The answer must be an exact copy of the lines from the one containing "Dokumentation" through the last line of the records, with the pictures left out.

Segment Start: Task inputs

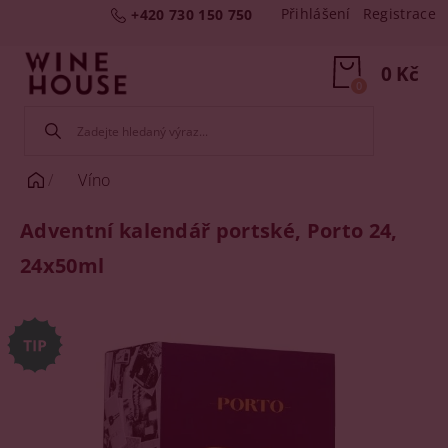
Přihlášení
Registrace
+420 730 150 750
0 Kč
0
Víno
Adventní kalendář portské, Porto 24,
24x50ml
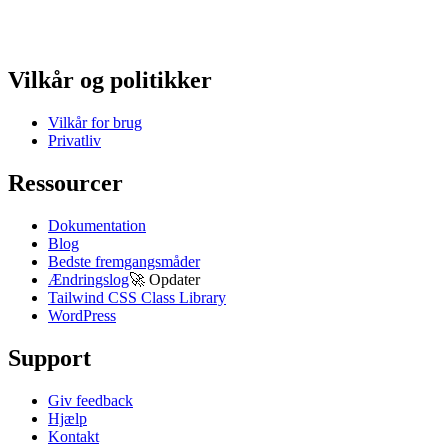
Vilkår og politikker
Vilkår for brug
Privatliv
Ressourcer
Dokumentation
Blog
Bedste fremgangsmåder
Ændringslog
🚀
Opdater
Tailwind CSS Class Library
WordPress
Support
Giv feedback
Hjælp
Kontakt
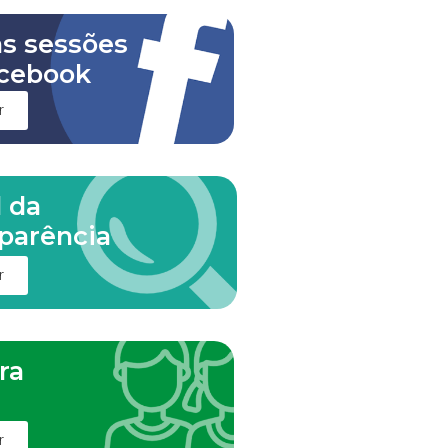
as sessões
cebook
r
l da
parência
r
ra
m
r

Segment End: Task inputs

◆ Answer
Dokumentation
Blog
Bedste fremgangsmåder
Ændringslog
🚀
Opdater
Tailwind CSS Class Library
WordPress
Support
Giv feedback
Hjælp
Kontakt
as sessões
cebook
r
l da
parência
r
ra
m
r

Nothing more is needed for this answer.